Task directions
Scan the listing for the word "lines" and report every line that contains it.

Data
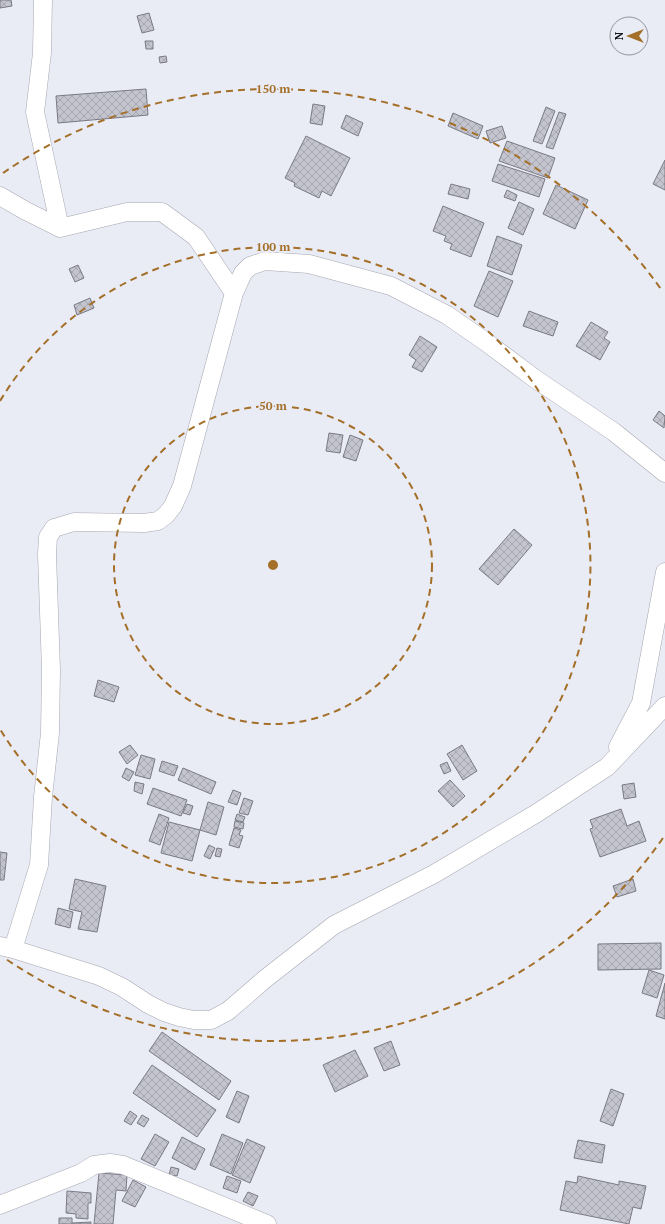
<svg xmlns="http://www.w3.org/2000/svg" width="665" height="1224" font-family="'PT Serif',serif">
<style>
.building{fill:url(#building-cross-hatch);stroke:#797a83}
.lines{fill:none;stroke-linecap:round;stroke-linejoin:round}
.minor-casing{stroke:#a6a7b1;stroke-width:19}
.minor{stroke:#fff;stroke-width:18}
.ring{fill:none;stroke:#a46f28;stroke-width:2;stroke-dasharray:7 5}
.centre{fill:#a46f28;stroke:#e9ebf5;stroke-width:2}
.ring-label{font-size:12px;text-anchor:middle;font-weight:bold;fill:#a46f28;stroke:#e9ebf5;stroke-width:3.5;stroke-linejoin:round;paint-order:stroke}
</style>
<defs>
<pattern id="building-cross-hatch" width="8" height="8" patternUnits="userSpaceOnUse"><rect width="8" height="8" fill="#c3c4ce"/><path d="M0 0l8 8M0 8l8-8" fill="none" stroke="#a6a7b0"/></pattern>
</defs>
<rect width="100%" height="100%" fill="#e9ebf5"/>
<path class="building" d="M0,0H11L12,6L0,8Z
M149,13L154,30L142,33L137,16Z
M145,41H153V49H146Z
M166,56L167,62L160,63L159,57Z
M146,89L148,115L58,123L56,96Z
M313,104L325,106L322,125L310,123Z
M546,107L555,111L542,144L533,141Z
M559,112L566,114L553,149L546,147Z
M453,113L483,126L478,139L448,126Z
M346,115L363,123L358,136L341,128Z
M502,126L506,138L490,143L486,131Z
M306,136L350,158L331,196L322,191L319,198L294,186L295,183L285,178Z
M507,141L555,158L548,178L499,161Z
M665,160V190L653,184Z
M498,164L545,179L539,197L492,181Z
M451,184L470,189L468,199L448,194Z
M556,185L588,200L575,229L543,214Z
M507,190L517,195L515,201L504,197Z
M519,202L534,209L523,235L508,228Z
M443,206L484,223L471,257L450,249L452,244L444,241L446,236L433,231Z
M497,236L522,245L512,275L487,266Z
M78,265L84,278L75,282L69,269Z
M489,271L513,281L498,317L474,306Z
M90,298L94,308L77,315L74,305Z
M529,311L558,322L553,336L523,326Z
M591,322L608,332L604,338L610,342L600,360L576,346Z
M420,336L437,347L422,372L412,367L416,360L409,355Z
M659,411L665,416L664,428L653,420Z
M329,433L343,435L340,453L326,451Z
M350,435L363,440L356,461L343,457Z
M514,529L532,545L498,585L479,569Z
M98,680L119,687L114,702L94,696Z
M130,745L138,755L127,764L119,752Z
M462,745L477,771L463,780L447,754Z
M141,755L155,759L150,779L135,775Z
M162,761L178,766L174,776L159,771Z
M447,762L451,771L444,774L440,765Z
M126,768L134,772L129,781L122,777Z
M183,768L216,782L211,794L178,780Z
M450,780L465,796L453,807L438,791Z
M135,782L144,784L142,794L134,791Z
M634,783L636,797L624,799L622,785Z
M153,788L187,800L181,816L147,804Z
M233,790L241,793L237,805L228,802Z
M244,798L253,801L248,815L239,813Z
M208,802L224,807L216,835L200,830Z
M187,804L193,806L190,815L183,813Z
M621,809L627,826L639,821L646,841L600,857L590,829L593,828L590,820Z
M159,814L169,818L160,845L149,841Z
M237,814L245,817L243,822L235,820Z
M235,821L244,823L243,829L234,827Z
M169,822L200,830L192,861L161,853Z
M234,828L241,830L239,835L243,836L239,848L229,845Z
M209,845L215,848L210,859L204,856Z
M217,848L222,849L220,857L215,856Z
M0,852L7,853L4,880H0Z
M75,879L106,886L97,932L78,929L82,912L69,909Z
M633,879L636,891L617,897L613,886Z
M58,908L73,912L70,928L55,924Z
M661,943V969L598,970V944Z
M649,970L664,975L657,998L642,993Z
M665,983V1019L656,1016Z
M162,1032L231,1081L219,1100L149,1051Z
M391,1041L400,1065L384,1071L374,1048Z
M355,1050L368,1076L335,1092L323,1065Z
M152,1065L216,1110L197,1137L133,1093Z
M611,1089L624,1094L613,1126L600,1121Z
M237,1091L249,1096L239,1123L226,1117Z
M130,1111L137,1116L131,1125L124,1121Z
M142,1115L149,1119L144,1127L137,1123Z
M155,1134L169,1142L155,1166L141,1159Z
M222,1134L243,1143L231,1174L210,1165Z
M182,1137L205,1149L195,1170L172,1158Z
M247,1139L265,1147L250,1183L232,1175Z
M578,1140L605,1145L602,1163L574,1158Z
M171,1167L179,1169L177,1176L169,1175Z
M99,1173L127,1175L126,1191L116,1190L113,1224H94Z
M227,1176L241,1181L237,1193L223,1188Z
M578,1176L619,1185V1181L646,1186L641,1209L633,1207L629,1224L560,1210L566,1181L577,1183Z
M133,1180L146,1187L135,1207L122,1201Z
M67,1191L91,1193V1203H88V1219L76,1218V1214L66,1213Z
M248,1192L258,1196L253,1206L243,1201Z
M59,1218H72V1223L91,1222V1224H59Z"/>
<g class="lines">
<defs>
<path id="minor" d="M43,0L42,53L35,112L60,228
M0,196L26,211L60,228L127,212H162L196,237L234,293
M618,747L641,703L665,572
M0,946L13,949L99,976L122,987L148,1004L164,1012L179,1017L194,1020H211L228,1011L265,979L334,925L434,874L537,813L607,767L665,706
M13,949L39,865L43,797L50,733L51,670L47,554L48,537L54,528L74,522L144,523L158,521L166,515L173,506L182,486L234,293L243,273L250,266L265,261L309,264L391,286L447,315L486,342L534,378L614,432L665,473
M0,1205L81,1173L94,1165L110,1163L123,1165L267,1224"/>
</defs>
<use href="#minor" class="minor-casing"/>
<use href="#minor" class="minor"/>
</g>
<g class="ring">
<circle cx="273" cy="565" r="159"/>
<path d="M0 401A318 318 0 1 1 0 729"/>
<path d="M663 838A476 476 0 0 1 3 957M3 173A476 476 0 0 1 663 292"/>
</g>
<circle cx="273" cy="565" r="6" class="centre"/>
<g class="ring-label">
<text x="273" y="93">150 m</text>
<text x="273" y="251">100 m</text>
<text x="273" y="410">50 m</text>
</g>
<g transform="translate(629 36) rotate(270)"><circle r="19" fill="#e9ebf5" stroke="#93949c"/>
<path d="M0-3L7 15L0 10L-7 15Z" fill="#a46f28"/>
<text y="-6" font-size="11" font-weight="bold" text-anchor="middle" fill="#121216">N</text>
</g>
</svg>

Solution for this exercise
.lines{fill:none;stroke-linecap:round;stroke-linejoin:round}
<g class="lines">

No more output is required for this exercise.